Vote for The Common Space’s Lost Duver project at your local Tesco’s

Claire shares details of this latest campaign from The Common Space. Ed


Bags of Help for the Bay! Vote at Tesco for The Common Space’s Lost Duver project!

Great news for Bay greenspaces! The Common Space’s Lost Duver project, a community planting initiative to help revitalise coastal landscape and public greenspace in the Bay area has been awarded £8,000 by the Tesco’s Bags of Help programme.

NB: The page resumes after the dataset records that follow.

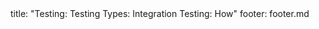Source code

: <frontmatter>
title: "Testing: Testing Types: Integration Testing: How"
footer: footer.md
</frontmatter>

<include src="navbar.md" boilerplate />

<include src="unit-inPage-asFlat.md" boilerplate />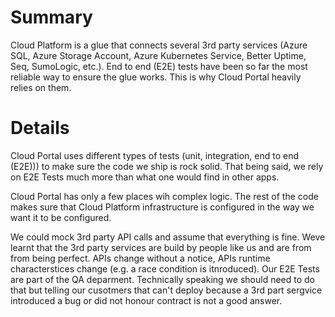 # Summary # 

Cloud Platform is a glue that connects several 3rd party services (Azure SQL, Azure Storage Account, Azure Kubernetes Service, Better Uptime, Seq, SumoLogic, etc.). End to end (E2E) tests have been so far the most reliable way to ensure the glue works. This is why Cloud Portal heavily relies on them.


# Details #

Cloud Portal uses different types of tests (unit, integration, end to end (E2E))) to make sure the code we ship is rock solid. That being said, we rely on E2E Tests much more than what one would find in other apps.  

Cloud Portal has only a few places wih complex logic. The rest of the code makes sure that Cloud Platform infrastructure is configured in the way we want it to be configured.

We could mock 3rd party API calls and assume that everything is fine. Weve learnt that the 3rd party services are build by people like us and are from from being perfect. APIs change without a notice, APIs runtime characterstices change (e.g. a race condition is itnroduced). Our E2E Tests are part of the QA deparment. Technically speaking we should need to do that but telling our cusotmers that can't deploy because a 3rd part sergvice introduced a bug or did not honour contract is not a good answer.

The Lost Duver project...The Common Space and Arc are hoping to create a 5 mile coastal garden in the Bay

Turn £8,000 into £12,000
It’s one of three shortlisted projects and so now all that’s needed is everyone’s help to turn that £8,000 in to the top prize of £12,000 by casting their vote in their local Tesco stores.

Voting started on Monday (31st October), running through to 13th November and every vote counts!

Ian Boyd at Arc, and founder of The Common Space explains,

“The Common Space is a new not-for-profit organisation, working towards the revitalisation of public places, in particular in the Bay, and we’re delighted to have been picked by Tesco Bags of Help for our Lost Duver project.

“The Lost Duver project is literally locally grown! All around the Bay area, you can spot small hints and echoes of coastal flora such sea spurry and sea mouse-ear, reminders that this whole stretch was once a coastal landscape… a lost duver in fact!

“We’ve been trying to make space for this coastal palette wherever opportunities arise, along with the Bay CCT, Green Towns, Dinosaur Isle, the Isle of Wight Council, EWLP, local Town Councils and Sandown business association, Green Army volunteers, the Coastal Gardener and local groups! We believe that public places, community spaces and green infrastructure can deliver fantastic opportunities for wildlife encounter and exploration and that all of this has the power to regenerate.

“That’s why the Lost Duver project has ecology at its heart and involves creating a new style of landscaping, using a mix of native coastal plants as well as their garden equivalents, to create a real resource for biodiversity, so it’s a draw for wildlife as well as for visitors and residents. The hope is to bring all this together, in public places, street planting, parks and coastal walks, to create a 5-mile coastal garden.

“Through the Shaping the Bay community consultations, we’ve identified three fantastic spots spaced along those 5 miles; the gardens around the Lift in Shanklin, Battery Gardens in Lake and dune verges at Yaverland… the Tesco Bags of Help funding will be a brilliant boost towards our goal. It’s a long term project with all sorts of great stuff involved – plant rescue, propagation and seed collection, tweaks to maintenance and plant research. By Spring 2018, we should really start to see the results!”

Make sure to pop into your local Tesco store, in Lake or in Ryde to vote!